If you’ve ever been trapped in a classroom or a meeting room when technology suddenly turns against you, you’ll know that sinking feeling; everything that’s supposed to make the day smoother just backfires spectacularly. Well, pull up a seat, today I’m spilling the beans on one of those infamous “tech betrayal” days when chalk, projectors, and WiFi decided to gang up and conspire against us all. There are ordinary school days and then there was that day. The day when chalk snapped in half the moment it touched the board, the projector blinked at us like it had forgotten its sole purpose in life, and the WiFi behaved as though it needed a long vacation. What had begun like any regular morning had quickly turned into a comedy of errors that no one had signed up for.

The first “attack” had come quietly. A teacher had begun her lesson, only to discover that every piece of chalk was either broken, missing, or mysteriously worn down to a sad little stump. Meanwhile, in the next classroom, a projector had decided it had seen enough of PowerPoints for a lifetime and switched off in dramatic protest. Teachers had tapped it, unplugged it, pleaded with it, and even tried the universal fix, turning it off and on again but the projector had remained unmoved, perhaps feeling that it had carried the burden of knowledge long enough. And then, as though on cue, the WiFi had joined the rebellion. Pages had refused to load. Tabs had frozen mid-sentence. Videos meant to “engage students” had spun endlessly, buffering into oblivion. Teachers and students had stared at their screens with identical expressions of despair, united in helplessness. So, what do we do when chalk crumbles, projectors revolt, and WiFi waves a white flag? After all, technology is wonderful; until it isn’t.

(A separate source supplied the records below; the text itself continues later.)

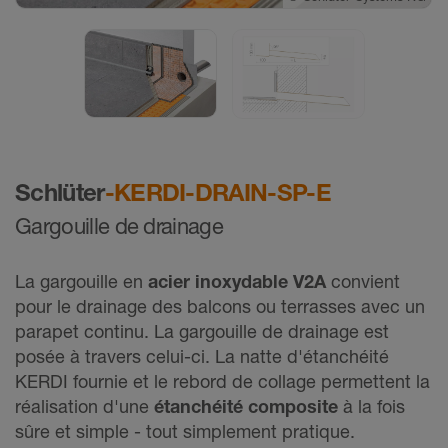
©
Schlüter-Systems KG
Schlüter
-KERDI-DRAIN-SP-E
Gargouille de drainage
La gargouille en
acier inoxydable V2A
convient
pour le drainage des balcons ou terrasses avec un
parapet continu. La gargouille de drainage est
posée à travers celui-ci. La natte d'étanchéité
KERDI fournie et le rebord de collage permettent la
réalisation d'une
étanchéité composite
à la fois
sûre et simple - tout simplement pratique.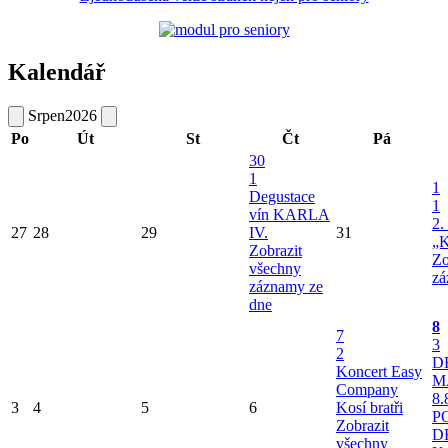
Kalendář
Srpen
2026
Po
Út
St
Čt
Pá
30
1
1
Degustace
1
vín KARLA
2.
27
28
29
IV.
31
„K
Zobrazit
Zo
všechny
zá
záznamy ze
dne
8
7
3
2
D
Koncert Easy
M
Company
8.
3
4
5
6
Kosí bratři
P
Zobrazit
D
všechny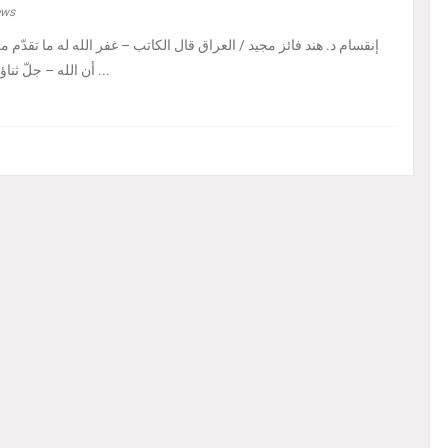
ews
إنقسام د. هند فائز مجيد / العراق ‏قال الكاتب – غفر الله له ما تقدّم من 
أن الله – جلّ ثناؤه – إذا أراد بالكائن ابتلاءً ...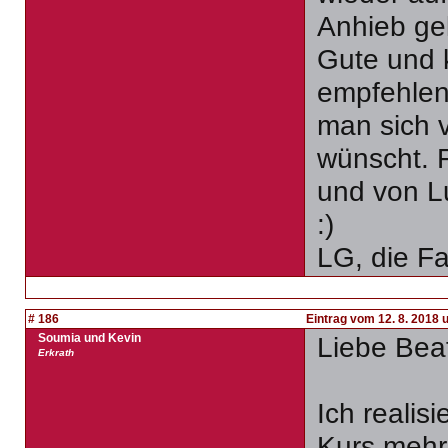
Anhieb ge
Gute und 
empfehlen.
man sich 
wünscht. 
und von L
:)
LG, die Fa
# 186
Eintrag vom 12. 8. 2018 
Soumia und Kevin
Liebe Bea
Erkrath
Ich realis
Kurs mehr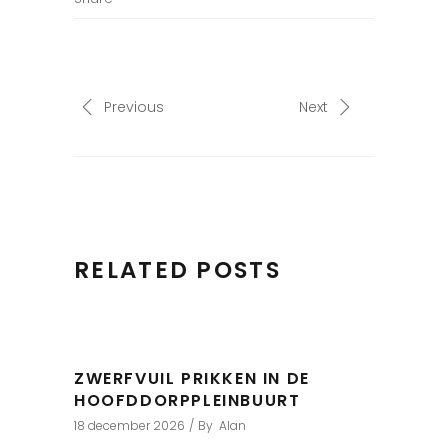
Previous
Next
RELATED POSTS
ZWERFVUIL PRIKKEN IN DE
HOOFDDORPPLEINBUURT
18 december 2026
By
Alan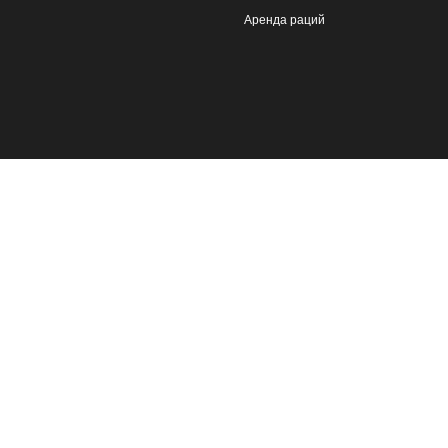
Аренда раций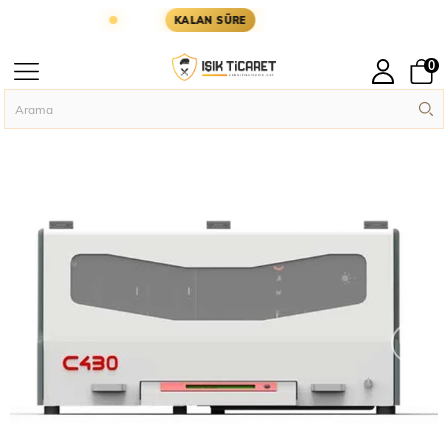
I GÜN KARGODA
KARGOYA YETİŞMESİ İÇİN KALA
KALAN SÜRE
0
Anasayfa
Askeri Temel İhtiyaçlar
Otomatik Presli Askeri Künye Makines
›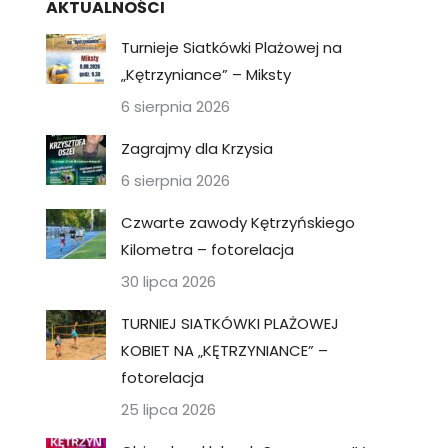
AKTUALNOŚCI
Turnieje Siatkówki Plażowej na
„Kętrzyniance” – Miksty
6 sierpnia 2026
Zagrajmy dla Krzysia
6 sierpnia 2026
Czwarte zawody Kętrzyńskiego
Kilometra – fotorelacja
30 lipca 2026
TURNIEJ SIATKÓWKI PLAŻOWEJ
KOBIET NA „KĘTRZYNIANCE” –
fotorelacja
25 lipca 2026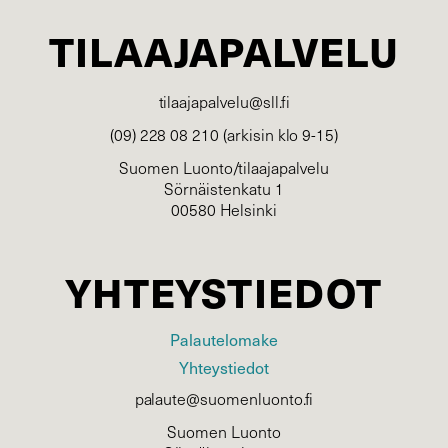
TILAAJAPALVELU
tilaajapalvelu@sll.fi
(09) 228 08 210 (arkisin klo 9-15)
Suomen Luonto/tilaajapalvelu
Sörnäistenkatu 1
00580 Helsinki
YHTEYSTIEDOT
Palautelomake
Yhteystiedot
palaute@suomenluonto.fi
Suomen Luonto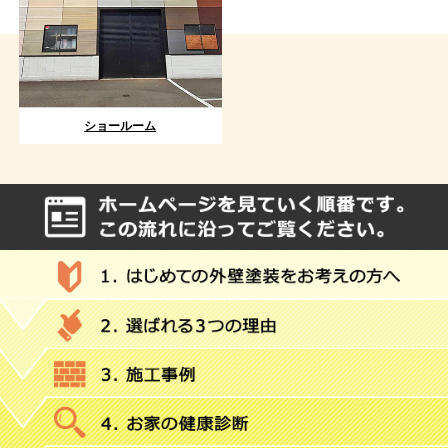
ショールーム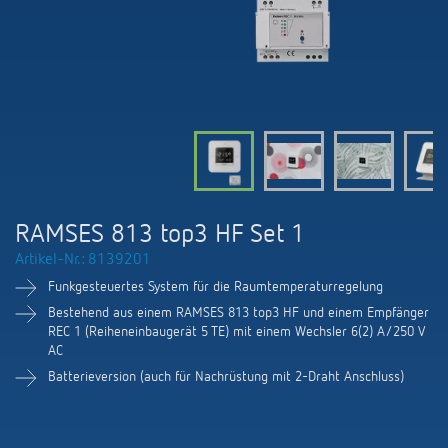
KNX-Systeme
Karriere
Kataloge und Prospekte
Theben AG
LED-Leuchten
KNX Smart Home System LUXORliving
Katalogbestellung
Kontakt
News
Zeit- und Lichtsteuerung
Karriere bei Theben
Präsenzmelder und Bewegungsmelder
Seminare und Online-Trainings
Messe
Klimaregelung
Produktfinder
Technischer Support
LED Beleuchtung
Fachpresse
Kooperationen
Zubehör
Downloads
Ansprechpartner
Klimaregelung
Konformitätserklärungen
RAMSES 813 top3 HF Set 1
Nachhaltigkeit
Smart Energy
Vertrieb Deutschland
Artikel-Nr.: 8139201
Apps
BIM-Portal
Engagement
Funkgesteuertes System für die Raumtemperaturregelung
LUXORliving
Vertrieb Weltweit
Referenzen
Bestehend aus einem RAMSES 813 top3 HF und einem Empfänger
REC 1 (Reiheneinbaugerät 5 TE) mit einem Wechsler 6(2) A/250 V
Design
AC
Ansprechpartner OEM
HEMS
Batterieversion (auch für Nachrüstung mit 2-Draht Anschluss)
Historie
Anfrageformular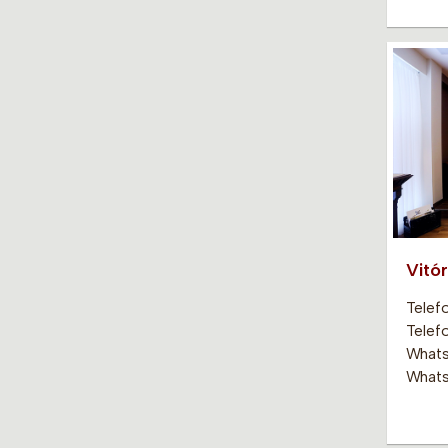
Vitór
Telef
Telef
Whats
Whats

But here’s where the story turned unexpectedly delightful! Instead of giving up, classrooms had sprung into action. Teachers had improvised with the creativity of theatre artists thrown onstage without a script. Students had jumped in like eager assistants, offering ideas, cracking jokes, and laughing through every unexpected twist. Lessons had moved outdoors. Stories had replaced slides. Whiteboards had returned to their former glory. Group activities had taken over, fuelled only by imagination and enthusiasm. What should have been a disaster had turned into a day of spontaneous learning and real connection. Students had discovered that a class could be fun even without technology. Teachers had been reminded of their own superpower, the ability to teach anywhere, with anything, even with nothing. Conversations had filled the spaces where screens usually glowed, and somehow, everything had felt a little more alive.

By the end of the day, the chalk had been restocked, the projector had been coaxed back to life, and the WiFi had finally decided to behave; perhaps intimidated by the joy it witnessed without it. But something had shifted. The entire school had shared a moment of pure, unpredictable, unplanned magic.

And so, the day when chalk, projectors, and WiFi all betrayed us had become one of those stories we would fondly retell; a reminder that learning doesn’t stop when technology fails. In fact, sometimes, that’s when it becomes truly memorable.